Kagawa is famous as a hotspot for udon, but a trip to the area means great noodles, beautiful nature, and much more!Kagawa is a prefecture full of unique surprises found nowhere else, like the area’s famous Sanuki udon, beautiful views of the Seto Inland Sea, the first olives successfully cultivated in Japan thanks to the mild local climateーeven artisans still making Marugame uchiwa fans using traditional methods, and brewing soy sauce in wooden barrels. So when visiting, it only makes sense to spend the night in accommodations packed with unique Kagawa experiences.
In Japan, Kagawa is famous for Sanuki udon noodles, a local variety of the popular noodle dish now found around the world. So Udon House gives guests a chance to spend the day immersed in the world of udon, participating in udon noodle workshops, learning all about udon broth, even harvesting the vegetables that go into the soup. It’s a dream come true for udon lovers.
Official Website (en)
On the Shonai Peninsula in the Kagawa city of Mitoyo is an orchard of olive trees, and within that orchard is a guesthouse with views of the Seto Inland Sea. The guesthouse’s full name is Kanran ~Hygge dig i Setouchi~, and it’s built around the Danish concept of hygge (everything cozy and warm). It’s a welcoming place to gather with friends and family, and spend some time together in a home away from home.

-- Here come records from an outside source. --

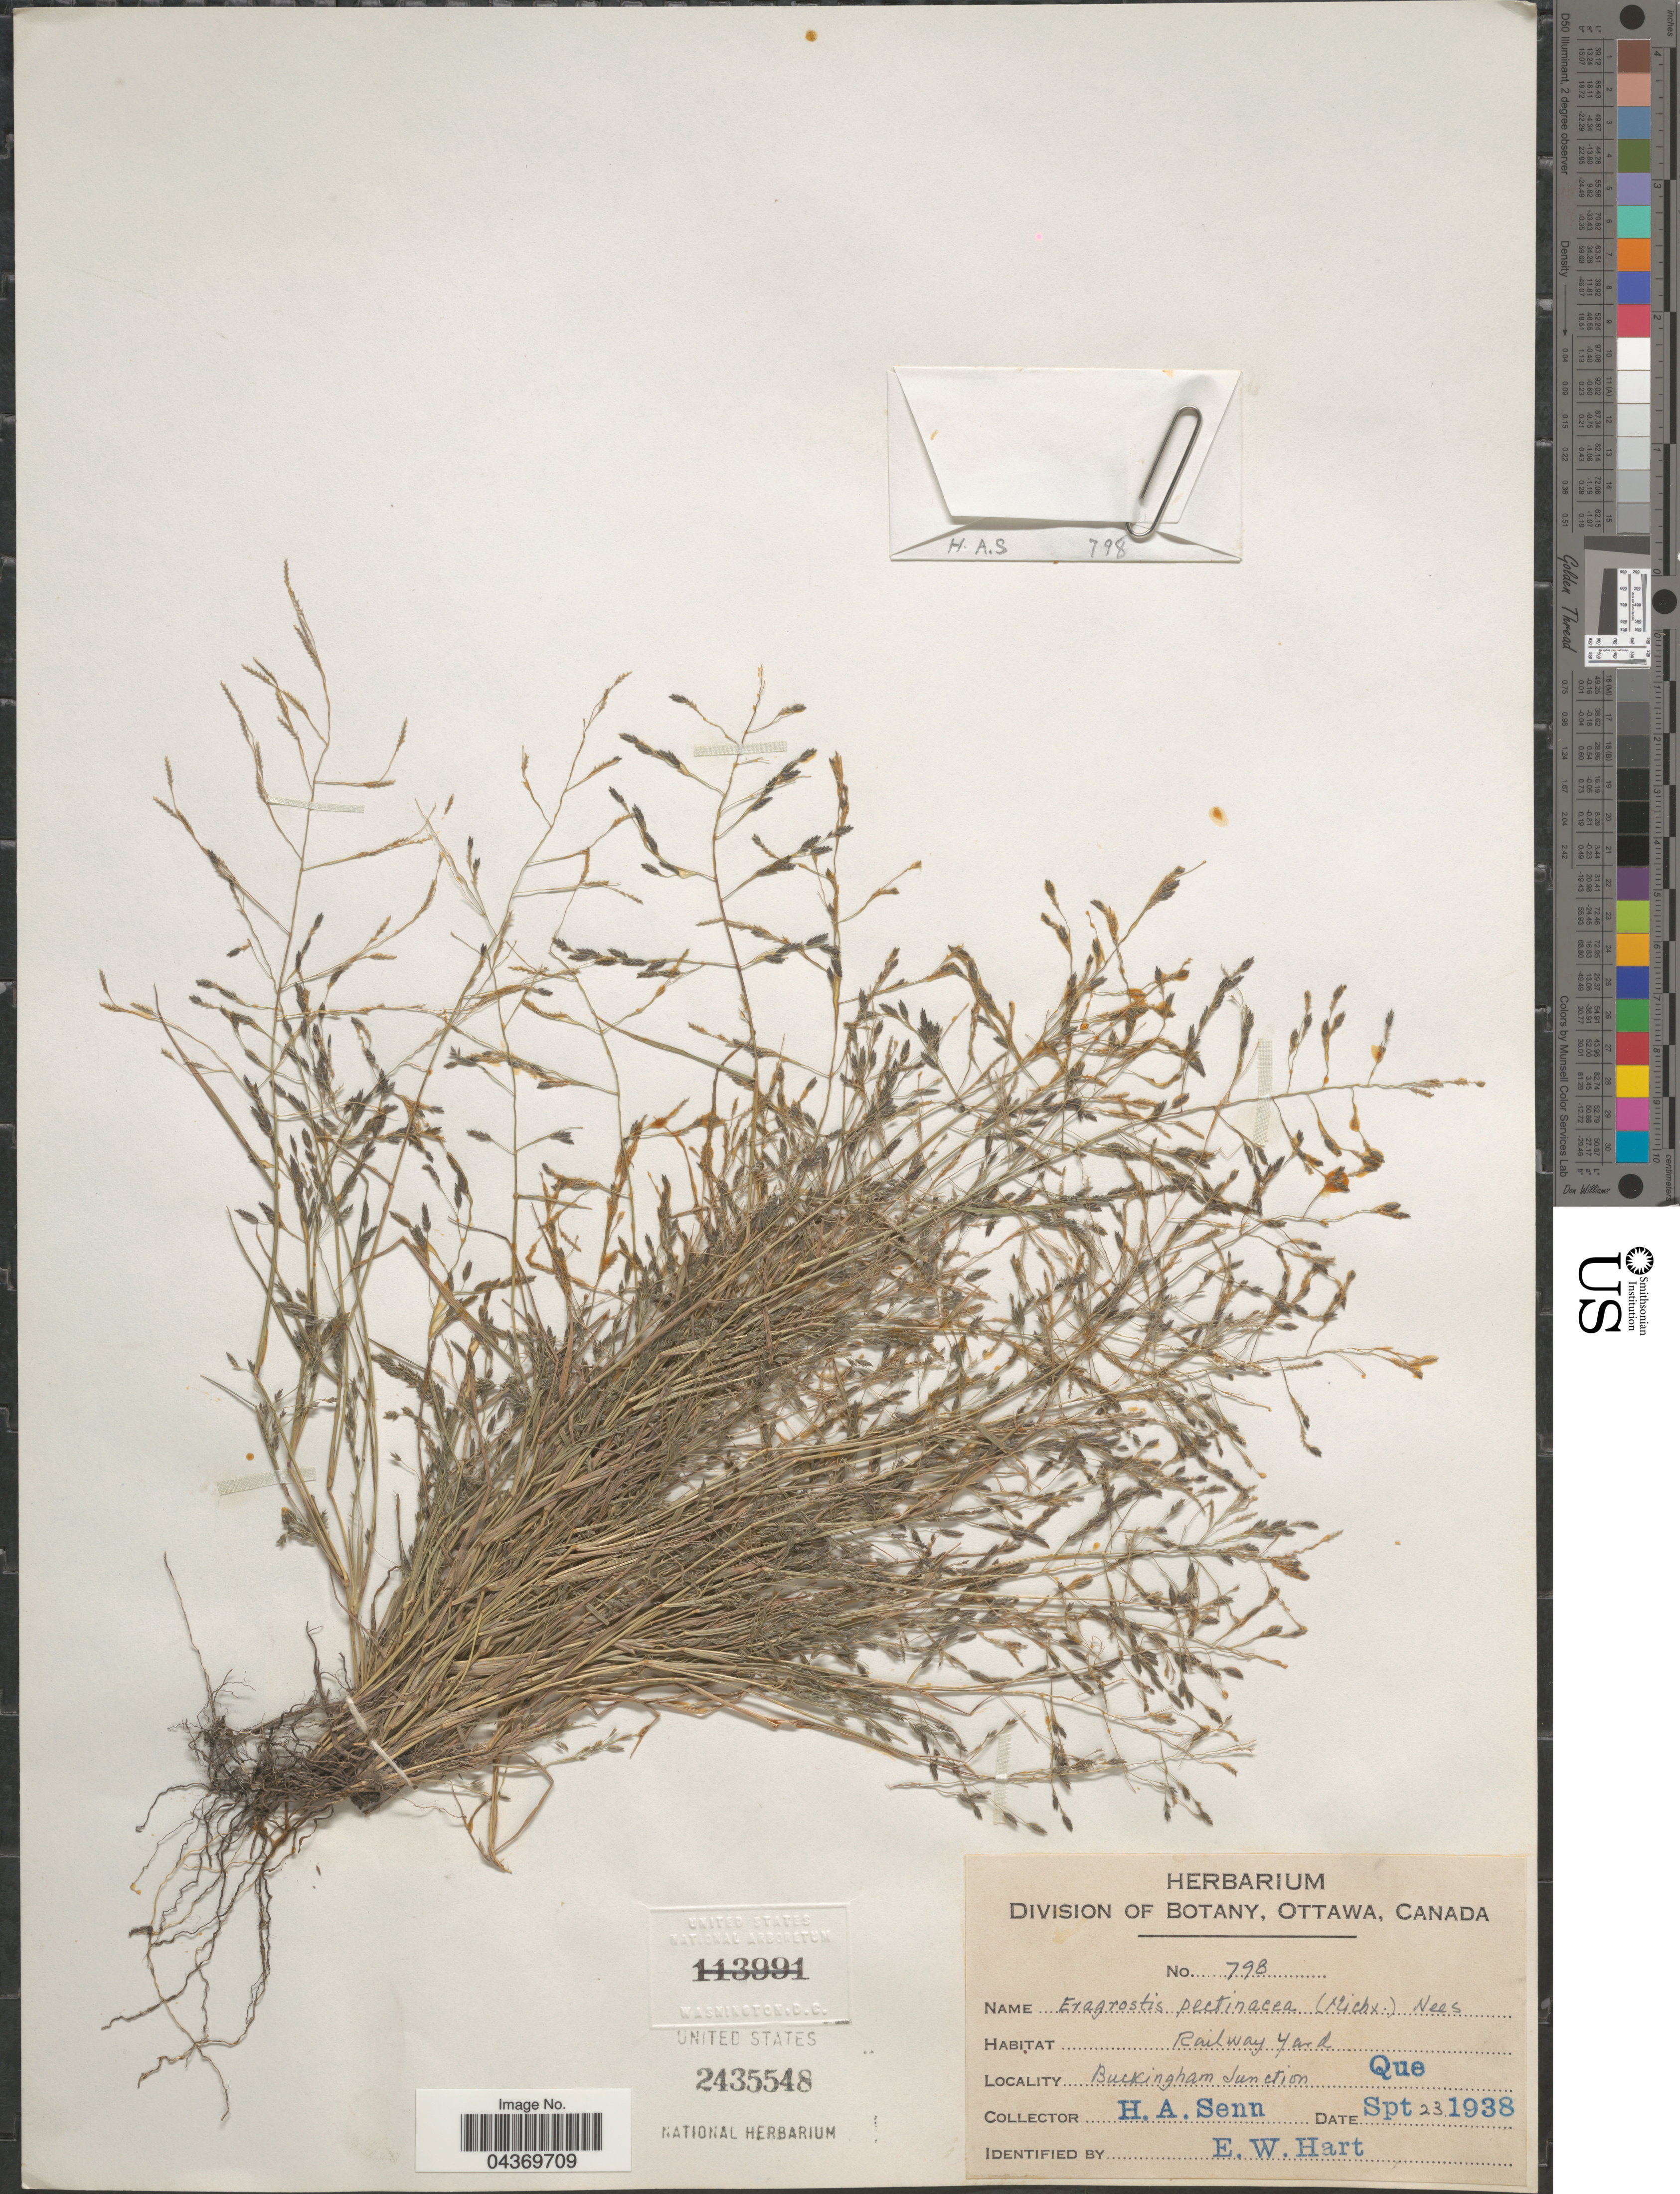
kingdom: Plantae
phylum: Tracheophyta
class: Liliopsida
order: Poales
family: Poaceae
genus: Eragrostis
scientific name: Eragrostis pectinacea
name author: (Michx.) Nees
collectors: H. Senn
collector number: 798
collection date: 1938-09-23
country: Canada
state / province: Quebec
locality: Railway yard. Buckingham Junction.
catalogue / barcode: US 2435548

In the evening local chefs cater the guesthouse, providing tasty meals made from local ingredients, and can even host homemade udon workshops for an all-around warm and cozy experience.
In the lively port city of Takamatsu is Anabuki Tei, where guests can stay a night in a traditional Japanese building that verges on palatial. For large families or big groups of friends, this Japanese mansion has plenty of rooms to spread out.
Interested guests need only ask to find out about a wide variety of local activities available through the guesthouse, including bonsai tree classes and workshops (Takamatsu is number one in pine bonsai production!), Seto Inland Sea yacht cruises, local fish market tours, and cooking classes using Japanese wasanbon sugar to make traditional wagashi sweets.
This farmstay opened on the Mito Peninsula of Shodo Island in just September of 2020, as a place made for guests searching out a little rest and relaxation. The building itself was once the childhood home of artist Toru Izumi, a traditional Japanese kominka (古民家) house, now transformed and remodeled, filled with art and surrounded with local greenery. The peninsula is best explored by bike!
In the morning guests can take in the sun rising over Hanasuwa Island, and then spend the day fishing or trying out a little bit of Japanese farm life.
Tonbiii in Marugame, Kagawa is a uniquely Japanese guest house, offering workshops where guests can try out traditional crafts like aizome (藍染, indigo dye) and making Marugame uchiwa fans, a local artisan specialty. The traditional fans are made by splitting and spreading individual stalks of bamboo, creating an effective handheld fan, and the indigo dye leaves a fresh blue tint sometimes called “Japan Blue.” These accommodations offer guests a chance to experience Japan’s traditional (and environmentally-friendly) artisan crafts, and still feel right at home.
Official Website (en)
In the little port town of Hiketa, facing the Seto Inland Sea, is Kamebishiya. This building, constructed with traditional methods a century ago, was once the Kamebishiya soy sauce brewery, founded in 1753. These days, it’s a renovated kominka guest house.
After joining a tour of the old soy sauce storehouse, guests can sample foods made with Kamebishiya’s aged soy sauce, produced over 2 or 3 years using a method reaching back centuries. The true depth of the soy sauce flavor is revealed in surprising ways, including in unusual recipes like their soy sauce pizza!